The most inane voice-over ever recorded.
There's no way something like this could have been in the script. The telegraphing of each and every event and motivation that the director is supposed to visualize rendered utterly meaningless by having it said rather than (or usually as well as) shown to the audience via the oldest cheat in the book. After a while, the viewer can't help but feel both patronized and numbed. Almost nothing is revealed in these voice-overs that is of any consequence (one paraphrased example: Chase seemed angry - Deanna Troi would be proud!). Thus, without them, Dead Man's Island might actually be a half-decent film. With them, unfortunately, the same cannot be said.
Add to that a pretty awful, cheap-sounding synthesizer music score, and post-production, which is meant to improve filmed material, has actually ended up almost destroying it. A shame.
Let's move swiftly to the hair...
Bill Shatner is wearing a typical-for-the-time "TJ Curly"; by 1996, this particular style was slowly ebbing towards the end of an era. Yet, Bill Shatner's hair arguably looks very slightly better here than it did in 1994's Star Trek: Generations.
Perhaps this is because Bill Shatner looks in better shape in Dead Man's Island than he looked in Generations. The correlation between weight and toupee believability is something we'll look into in a more detailed post in the future...
Dead Man's Island is indeed replete with moments of toupological note. Interestingly, they are usually bunched up together:
In the above segment, we have a head scratch...
We also have a slightly misshapen toup, unusually rectangular on top, with the hairline also not quite right...

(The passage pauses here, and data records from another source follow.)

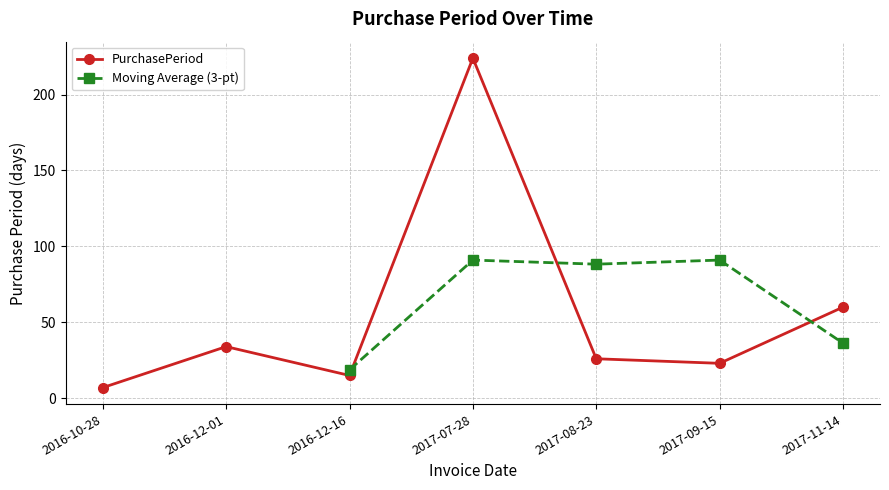

How many interior local valleys (lower than both neighbors) does the data have?

2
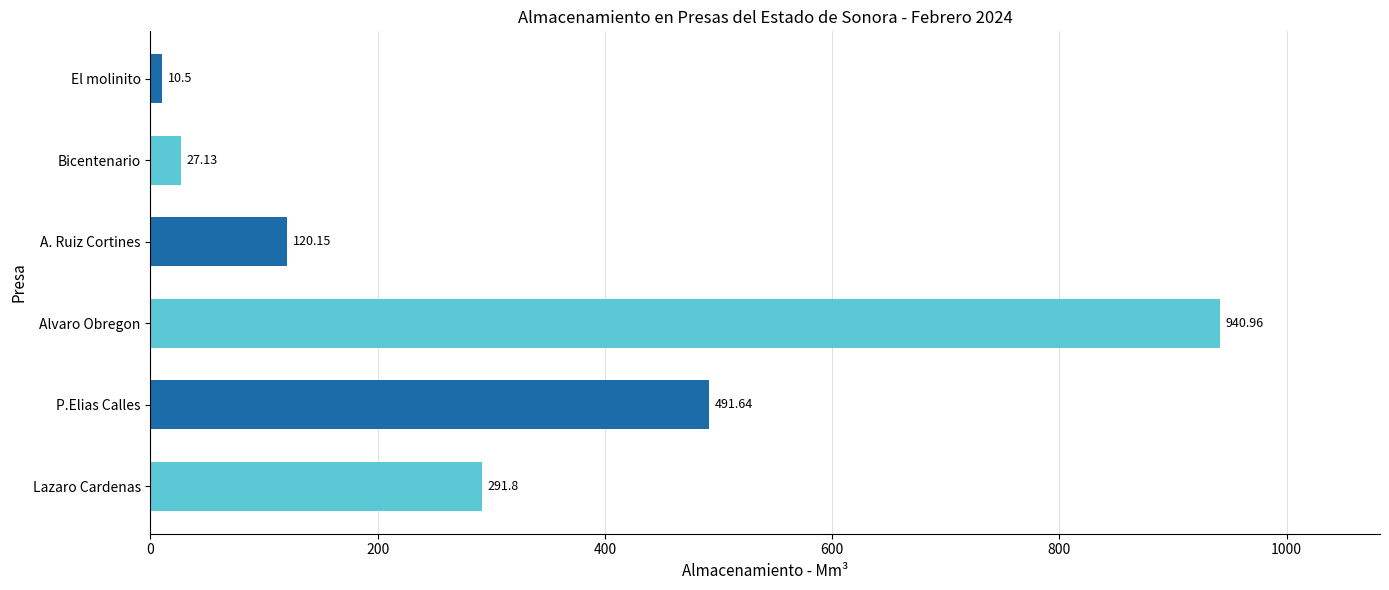

What is the maximum value shown in the chart?

941.0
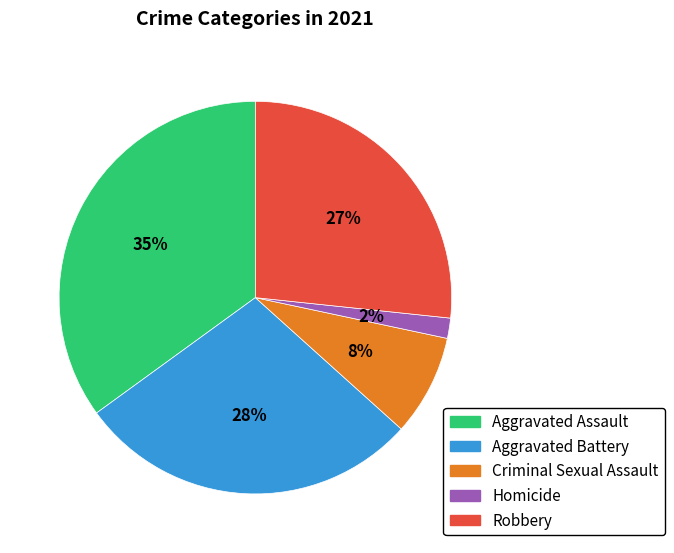

To the nearest percent, what is the average slice percentage?

20%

And we also have Bill Shatner's character revealing his suspicions about Henrie O.'s son: "He' got my eyes; my coloring..." Wouldn't the normal thing to say be: "...my eyes, my hair"? The "my eyes" surely makes the "my coloring" part redundant if the character is talking about eye, not hair color. We're not sure what to make of this, but in the clip, after he has said "my coloring", Bill Shatner drops his eyes, as if to suggest the original "my hair" line might have been changed - no-one has Bill Shatner's hair!
My eyes, my coloring...
There are also considerable underwater antics in the movie, with Bill Shatner setting out to top his previous toupological underwater special-effects extravaganza from Star Trek IV: The Voyage Home (see above link in this paragraph).
In the above scene, Bill Shatner dives, head first towards the camera:
His toupee, Jaws-like, moving closer and closer...
And the actor's toupological confidence doesn't end there. He does some laps too:
We also get to see Bill Shatner's toupee wet outside of the water:
And we even get to see something rather unusual - the actor's hair in a semi-wet, slowly drying state, with harsh hairlines reappearing:
Was the strange swimming costume a distraction from the toupee, or was it deliberately combined with the toupee for an increased "wow" factor?
Dead Man's Island, though replete with poor choices, is still pretty far from a complete disaster. Worth watching? On the whole, we'd say yes.
Unfortunately, Dead Man's Island is not available to buy commercially, though it probably airs from time to time on CBS-affiliated networks in the US. Other than that, it can be found online [note: we did some rather severe hiss reduction on a heavily sound-degraded home video copy we obtained for this review, lest the material would have been almost inaudible. Despite our best efforts, some residual electrical hum remains in the above clips].